Of the entries below, return only those lines from the line with "महार्णवं निःसलिलं चकार" to the line with "युद्धं मुहूर्तमिव भारत", exactly, both included.

■ INPUT RECORDS
####
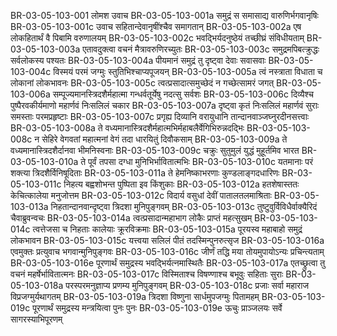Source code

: BR-03-05-103-001	लोमश उवाच
BR-03-05-103-001a	समुद्रं स समासाद्य वारुणिर्भगवानृषिः
BR-03-05-103-001c	उवाच सहितान्देवानृषींश्चैव समागतान्
BR-03-05-103-002a	एष लोकहितार्थं वै पिबामि वरुणालयम्
BR-03-05-103-002c	भवद्भिर्यदनुष्ठेयं तच्छीघ्रं संविधीयताम्
BR-03-05-103-003a	एतावदुक्त्वा वचनं मैत्रावरुणिरच्युतः
BR-03-05-103-003c	समुद्रमपिबत्क्रुद्धः सर्वलोकस्य पश्यतः
BR-03-05-103-004a	पीयमानं समुद्रं तु दृष्ट्वा देवाः सवासवाः
BR-03-05-103-004c	विस्मयं परमं जग्मुः स्तुतिभिश्चाप्यपूजयन्
BR-03-05-103-005a	त्वं नस्त्राता विधाता च लोकानां लोकभावनः
BR-03-05-103-005c	त्वत्प्रसादात्समुच्छेदं न गच्छेत्सामरं जगत्
BR-03-05-103-006a	सम्पूज्यमानस्त्रिदशैर्महात्मा गन्धर्वतूर्येषु नदत्सु सर्वशः
BR-03-05-103-006c	दिव्यैश्च पुष्पैरवकीर्यमाणो महार्णवं निःसलिलं चकार
BR-03-05-103-007a	दृष्ट्वा कृतं निःसलिलं महार्णवं सुराः समस्ताः परमप्रहृष्टाः
BR-03-05-103-007c	प्रगृह्य दिव्यानि वरायुधानि तान्दानवाञ्जघ्नुरदीनसत्त्वाः
BR-03-05-103-008a	ते वध्यमानास्त्रिदशैर्महात्मभिर्महाबलैर्वेगिभिरुन्नदद्भिः
BR-03-05-103-008c	न सेहिरे वेगवतां महात्मनां वेगं तदा धारयितुं दिवौकसाम्
BR-03-05-103-009a	ते वध्यमानास्त्रिदशैर्दानवा भीमनिस्वनाः
BR-03-05-103-009c	चक्रुः सुतुमुलं युद्धं मुहूर्तमिव भारत
BR-03-05-103-010a	ते पूर्वं तपसा दग्धा मुनिभिर्भावितात्मभिः
BR-03-05-103-010c	यतमानाः परं शक्त्या त्रिदशैर्विनिषूदिताः
BR-03-05-103-011a	ते हेमनिष्काभरणाः कुण्डलाङ्गदधारिणः
BR-03-05-103-011c	निहत्य बह्वशोभन्त पुष्पिता इव किंशुकाः
BR-03-05-103-012a	हतशेषास्ततः केचित्कालेया मनुजोत्तम
BR-03-05-103-012c	विदार्य वसुधां देवीं पातालतलमाश्रिताः
BR-03-05-103-013a	निहतान्दानवान्दृष्ट्वा त्रिदशा मुनिपुङ्गवम्
BR-03-05-103-013c	तुष्टुवुर्विविधैर्वाक्यैरिदं चैवाब्रुवन्वचः
BR-03-05-103-014a	त्वत्प्रसादान्महाभाग लोकैः प्राप्तं महत्सुखम्
BR-03-05-103-014c	त्वत्तेजसा च निहताः कालेयाः क्रूरविक्रमाः
BR-03-05-103-015a	पूरयस्व महाबाहो समुद्रं लोकभावन
BR-03-05-103-015c	यत्त्वया सलिलं पीतं तदस्मिन्पुनरुत्सृज
BR-03-05-103-016a	एवमुक्तः प्रत्युवाच भगवान्मुनिपुङ्गवः
BR-03-05-103-016c	जीर्णं तद्धि मया तोयमुपायोऽन्यः प्रचिन्त्यताम्
BR-03-05-103-016e	पूरणार्थं समुद्रस्य भवद्भिर्यत्नमास्थितैः
BR-03-05-103-017a	एतच्छ्रुत्वा तु वचनं महर्षेर्भावितात्मनः
BR-03-05-103-017c	विस्मिताश्च विषण्णाश्च बभूवुः सहिताः सुराः
BR-03-05-103-018a	परस्परमनुज्ञाप्य प्रणम्य मुनिपुङ्गवम्
BR-03-05-103-018c	प्रजाः सर्वा महाराज विप्रजग्मुर्यथागतम्
BR-03-05-103-019a	त्रिदशा विष्णुना सार्धमुपजग्मुः पितामहम्
BR-03-05-103-019c	पूरणार्थं समुद्रस्य मन्त्रयित्वा पुनः पुनः
BR-03-05-103-019e	ऊचुः प्राञ्जलयः सर्वे सागरस्याभिपूरणम्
####
■ SOLUTION
BR-03-05-103-006c	दिव्यैश्च पुष्पैरवकीर्यमाणो महार्णवं निःसलिलं चकार
BR-03-05-103-007a	दृष्ट्वा कृतं निःसलिलं महार्णवं सुराः समस्ताः परमप्रहृष्टाः
BR-03-05-103-007c	प्रगृह्य दिव्यानि वरायुधानि तान्दानवाञ्जघ्नुरदीनसत्त्वाः
BR-03-05-103-008a	ते वध्यमानास्त्रिदशैर्महात्मभिर्महाबलैर्वेगिभिरुन्नदद्भिः
BR-03-05-103-008c	न सेहिरे वेगवतां महात्मनां वेगं तदा धारयितुं दिवौकसाम्
BR-03-05-103-009a	ते वध्यमानास्त्रिदशैर्दानवा भीमनिस्वनाः
BR-03-05-103-009c	चक्रुः सुतुमुलं युद्धं मुहूर्तमिव भारत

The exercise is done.